DATA TO EXAMINE START

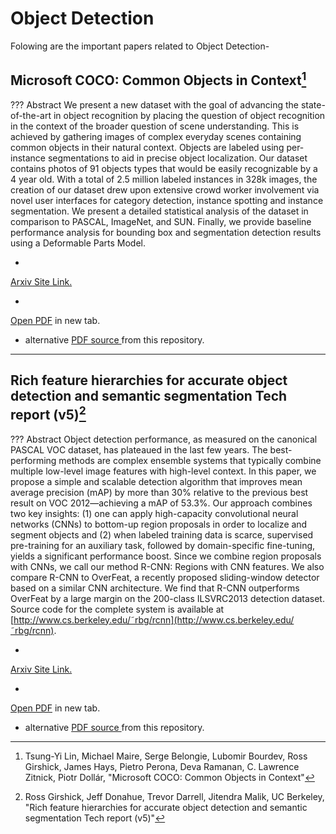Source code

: # Object Detection

Folowing are the important papers related to Object Detection-

## Microsoft COCO: Common Objects in Context[^1]

??? Abstract
    We present a new dataset with the goal of advancing the state-of-the-art in object recognition by placing the question of
    object recognition in the context of the broader question of scene understanding. This is achieved by gathering images of complex
    everyday scenes containing common objects in their natural context. Objects are labeled using per-instance segmentations to aid in
    precise object localization. Our dataset contains photos of 91 objects types that would be easily recognizable by a 4 year old. With a
    total of 2.5 million labeled instances in 328k images, the creation of our dataset drew upon extensive crowd worker involvement via
    novel user interfaces for category detection, instance spotting and instance segmentation. We present a detailed statistical analysis of
    the dataset in comparison to PASCAL, ImageNet, and SUN. Finally, we provide baseline performance analysis for bounding box and
    segmentation detection results using a Deformable Parts Model.

* <a target="_blank" href="https://arxiv.org/abs/1405.0312">
Arxiv Site Link.
</a>
* <a target="_blank" href="https://arxiv.org/pdf/1405.0312.pdf">
Open PDF</a> in new tab.
* alternative <a target="_blank" href="https://github.com/c17hawke/Important-Research-Papers-AI/raw/master/researchPapers/ObjectDetection/1405.0312.pdf"> PDF source </a> from this repository.



---

## Rich feature hierarchies for accurate object detection and semantic segmentation Tech report (v5)[^2]

??? Abstract
    Object detection performance, as measured on the
    canonical PASCAL VOC dataset, has plateaued in the last
    few years. The best-performing methods are complex ensemble systems that typically combine multiple low-level
    image features with high-level context. In this paper, we
    propose a simple and scalable detection algorithm that improves mean average precision (mAP) by more than 30%
    relative to the previous best result on VOC 2012—achieving
    a mAP of 53.3%. Our approach combines two key insights:
    (1) one can apply high-capacity convolutional neural networks (CNNs) to bottom-up region proposals in order to
    localize and segment objects and (2) when labeled training
    data is scarce, supervised pre-training for an auxiliary task,
    followed by domain-specific fine-tuning, yields a significant
    performance boost. Since we combine region proposals
    with CNNs, we call our method R-CNN: Regions with CNN
    features. We also compare R-CNN to OverFeat, a recently
    proposed sliding-window detector based on a similar CNN
    architecture. We find that R-CNN outperforms OverFeat
    by a large margin on the 200-class ILSVRC2013 detection
    dataset. Source code for the complete system is available at
    [http://www.cs.berkeley.edu/˜rbg/rcnn](http://www.cs.berkeley.edu/˜rbg/rcnn).

* <a target="_blank" href="https://arxiv.org/abs/1311.2524">
Arxiv Site Link.
</a>
* <a target="_blank" href="https://arxiv.org/pdf/1311.2524.pdf">
Open PDF</a> in new tab.
* alternative <a target="_blank" href="https://github.com/c17hawke/Important-Research-Papers-AI/raw/master/researchPapers/ObjectDetection/1311.2524.pdf"> PDF source </a> from this repository.



[^1]: 
    Tsung-Yi Lin, Michael Maire, Serge Belongie, Lubomir Bourdev, Ross Girshick, James Hays, Pietro Perona, Deva Ramanan, C. Lawrence Zitnick, Piotr Dollár,
    "Microsoft COCO: Common Objects in Context"

[^2]:
    Ross Girshick, Jeff Donahue, Trevor Darrell, Jitendra Malik, UC Berkeley,
    "Rich feature hierarchies for accurate object detection and semantic segmentation 
    Tech report (v5)"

DATA TO EXAMINE END

> **WORK TO BE COMPLETED**
Extract the source markup from all of the entries above, copying each line verbatim and omitting the pictures.

> **EXERCISE OUTPUT**
Source code

: # Object Detection

Folowing are the important papers related to Object Detection-

## Microsoft COCO: Common Objects in Context[^1]

??? Abstract
    We present a new dataset with the goal of advancing the state-of-the-art in object recognition by placing the question of
    object recognition in the context of the broader question of scene understanding. This is achieved by gathering images of complex
    everyday scenes containing common objects in their natural context. Objects are labeled using per-instance segmentations to aid in
    precise object localization. Our dataset contains photos of 91 objects types that would be easily recognizable by a 4 year old. With a
    total of 2.5 million labeled instances in 328k images, the creation of our dataset drew upon extensive crowd worker involvement via
    novel user interfaces for category detection, instance spotting and instance segmentation. We present a detailed statistical analysis of
    the dataset in comparison to PASCAL, ImageNet, and SUN. Finally, we provide baseline performance analysis for bounding box and
    segmentation detection results using a Deformable Parts Model.

* <a target="_blank" href="https://arxiv.org/abs/1405.0312">
Arxiv Site Link.
</a>
* <a target="_blank" href="https://arxiv.org/pdf/1405.0312.pdf">
Open PDF</a> in new tab.
* alternative <a target="_blank" href="https://github.com/c17hawke/Important-Research-Papers-AI/raw/master/researchPapers/ObjectDetection/1405.0312.pdf"> PDF source </a> from this repository.



---

## Rich feature hierarchies for accurate object detection and semantic segmentation Tech report (v5)[^2]

??? Abstract
    Object detection performance, as measured on the
    canonical PASCAL VOC dataset, has plateaued in the last
    few years. The best-performing methods are complex ensemble systems that typically combine multiple low-level
    image features with high-level context. In this paper, we
    propose a simple and scalable detection algorithm that improves mean average precision (mAP) by more than 30%
    relative to the previous best result on VOC 2012—achieving
    a mAP of 53.3%. Our approach combines two key insights:
    (1) one can apply high-capacity convolutional neural networks (CNNs) to bottom-up region proposals in order to
    localize and segment objects and (2) when labeled training
    data is scarce, supervised pre-training for an auxiliary task,
    followed by domain-specific fine-tuning, yields a significant
    performance boost. Since we combine region proposals
    with CNNs, we call our method R-CNN: Regions with CNN
    features. We also compare R-CNN to OverFeat, a recently
    proposed sliding-window detector based on a similar CNN
    architecture. We find that R-CNN outperforms OverFeat
    by a large margin on the 200-class ILSVRC2013 detection
    dataset. Source code for the complete system is available at
    [http://www.cs.berkeley.edu/˜rbg/rcnn](http://www.cs.berkeley.edu/˜rbg/rcnn).

* <a target="_blank" href="https://arxiv.org/abs/1311.2524">
Arxiv Site Link.
</a>
* <a target="_blank" href="https://arxiv.org/pdf/1311.2524.pdf">
Open PDF</a> in new tab.
* alternative <a target="_blank" href="https://github.com/c17hawke/Important-Research-Papers-AI/raw/master/researchPapers/ObjectDetection/1311.2524.pdf"> PDF source </a> from this repository.



[^1]: 
    Tsung-Yi Lin, Michael Maire, Serge Belongie, Lubomir Bourdev, Ross Girshick, James Hays, Pietro Perona, Deva Ramanan, C. Lawrence Zitnick, Piotr Dollár,
    "Microsoft COCO: Common Objects in Context"

[^2]:
    Ross Girshick, Jeff Donahue, Trevor Darrell, Jitendra Malik, UC Berkeley,
    "Rich feature hierarchies for accurate object detection and semantic segmentation 
    Tech report (v5)"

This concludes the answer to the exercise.